Qual dei profeti non perseguitarono i padri vostri? E uccisero quelli che preannunziavano la venuta del Giusto, del quale voi ora siete stati i traditori e gli uccisori;
Wien van de profeten hebben uw vaders niet vervolgd? En zij hebben gedood degenen, die te voren verkondigd hebben de komst des Rechtvaardigen, van Welken gijlieden nu verraders en moordenaars geworden zijt.
voi, che avete ricevuto la legge promulgata dagli angeli, e non l’avete osservata.
Gij, die de wet ontvangen hebt door bestellingen der engelen, en hebt ze niet gehouden!
Essi, udendo queste cose, fremevan di rabbia ne’ loro cuori e digrignavano i denti contro di lui.
Als zij nu dit hoorden, berstten hun harten, en zij knersten de tanden tegen hem.

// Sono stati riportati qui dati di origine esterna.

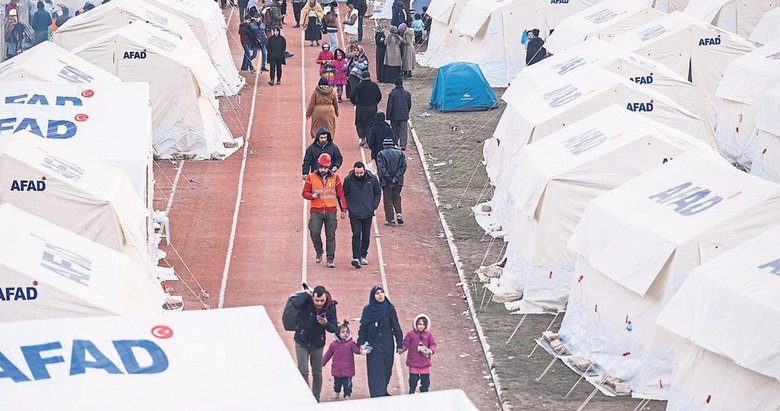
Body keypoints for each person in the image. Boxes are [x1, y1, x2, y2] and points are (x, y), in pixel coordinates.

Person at [293, 284, 339, 402]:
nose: (319, 303)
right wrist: (305, 295)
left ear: (326, 298)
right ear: (312, 297)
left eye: (321, 300)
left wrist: (325, 323)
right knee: (303, 371)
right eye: (316, 300)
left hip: (317, 343)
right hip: (301, 340)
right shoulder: (307, 301)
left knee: (317, 372)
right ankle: (305, 397)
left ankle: (315, 398)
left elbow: (334, 328)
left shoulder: (330, 307)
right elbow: (295, 303)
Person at [302, 152, 347, 268]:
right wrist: (311, 196)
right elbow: (304, 193)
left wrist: (343, 209)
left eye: (326, 167)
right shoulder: (311, 177)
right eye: (322, 167)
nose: (323, 169)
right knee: (314, 231)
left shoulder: (335, 178)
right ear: (318, 165)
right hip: (316, 210)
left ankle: (330, 258)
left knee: (330, 235)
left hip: (331, 210)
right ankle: (319, 250)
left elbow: (340, 194)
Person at [358, 286, 403, 398]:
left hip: (387, 344)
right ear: (373, 296)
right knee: (375, 371)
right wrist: (361, 342)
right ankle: (377, 394)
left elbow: (396, 326)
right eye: (377, 293)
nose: (380, 295)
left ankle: (383, 390)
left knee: (387, 369)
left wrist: (399, 343)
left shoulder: (389, 308)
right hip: (374, 345)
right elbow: (363, 327)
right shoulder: (368, 310)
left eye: (382, 292)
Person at [343, 161, 381, 269]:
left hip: (367, 212)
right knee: (356, 234)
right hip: (354, 213)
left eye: (361, 173)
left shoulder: (372, 179)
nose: (359, 175)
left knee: (366, 235)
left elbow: (378, 192)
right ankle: (355, 257)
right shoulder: (348, 180)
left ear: (364, 170)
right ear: (354, 171)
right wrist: (349, 207)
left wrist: (373, 206)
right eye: (357, 173)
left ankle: (363, 255)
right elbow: (344, 194)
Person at [323, 321, 362, 400]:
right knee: (337, 383)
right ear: (338, 333)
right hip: (337, 369)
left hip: (348, 369)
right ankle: (336, 392)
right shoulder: (333, 344)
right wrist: (322, 362)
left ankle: (347, 394)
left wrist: (361, 350)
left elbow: (356, 350)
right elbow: (328, 354)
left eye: (347, 332)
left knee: (347, 384)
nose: (345, 334)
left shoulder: (351, 343)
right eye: (343, 332)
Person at [401, 314, 437, 394]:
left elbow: (433, 344)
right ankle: (412, 392)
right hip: (414, 363)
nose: (421, 326)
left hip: (425, 363)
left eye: (423, 324)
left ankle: (424, 394)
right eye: (419, 324)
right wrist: (401, 349)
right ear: (415, 324)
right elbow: (405, 343)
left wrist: (430, 350)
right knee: (413, 381)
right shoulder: (410, 334)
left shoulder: (428, 335)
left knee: (425, 382)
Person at [376, 137, 406, 226]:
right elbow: (403, 166)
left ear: (384, 145)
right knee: (396, 197)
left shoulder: (380, 154)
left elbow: (381, 168)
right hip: (398, 181)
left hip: (386, 181)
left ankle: (390, 219)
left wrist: (389, 178)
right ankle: (399, 213)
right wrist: (396, 178)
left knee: (387, 200)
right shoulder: (400, 153)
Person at [349, 71, 382, 147]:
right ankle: (368, 139)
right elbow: (379, 96)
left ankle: (362, 137)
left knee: (359, 123)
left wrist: (355, 102)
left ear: (362, 77)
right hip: (372, 107)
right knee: (370, 123)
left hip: (361, 107)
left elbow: (352, 96)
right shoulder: (374, 85)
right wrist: (375, 103)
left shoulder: (359, 86)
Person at [386, 77, 412, 150]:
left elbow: (389, 105)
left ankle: (395, 143)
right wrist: (407, 112)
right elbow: (409, 104)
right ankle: (403, 145)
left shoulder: (392, 94)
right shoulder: (407, 94)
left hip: (394, 115)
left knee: (394, 130)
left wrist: (388, 115)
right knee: (403, 130)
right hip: (404, 115)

Ma egli, essendo pieno dello Spirito Santo, fissati gli occhi al cielo, vide la gloria di Dio e Gesù che stava alla destra di Dio,
Maar hij, vol zijnde des Heiligen Geestes, en de ogen houdende naar den hemel, zag de heerlijkheid Gods, en Jezus, staande ter rechter hand Gods.
e disse: Ecco, io vedo i cieli aperti, e il Figliuol dell’uomo in piè alla destra di Dio.
En hij zeide: Ziet, ik zie de hemelen geopend, en den Zoon des mensen, staande ter rechter hand Gods.
Ma essi, gettando di gran gridi, si turarono gli orecchi, e tutti insieme si avventarono sopra lui;
Maar zij, roepende met grote stemme, stopten hun oren, en vielen eendrachtelijk op hem aan;
e cacciatolo fuor della città, si diedero a lapidarlo; e i testimoni deposero le loro vesti ai piedi di un giovane, chiamato Saulo.
En wierpen hem ter stad uit, en stenigden hem; en de getuigen legden hun klederen af aan de voeten eens jongelings, genaamd Saulus.
E lapidavano Stefano che invocava Gesù e diceva: Signor Gesù, ricevi il mio spirito.
En zij stenigden Stefanus, aanroepende en zeggende: Heere Jezus, ontvang mijn geest.
Poi, postosi in ginocchio, gridò ad alta voce: Signore, non imputar loro questo peccato. E detto questo si addormentò.
En vallende op de knieën, riep hij met grote stem: Heere, reken hun deze zonde niet toe! En als hij dat gezegd had, ontsliep hij.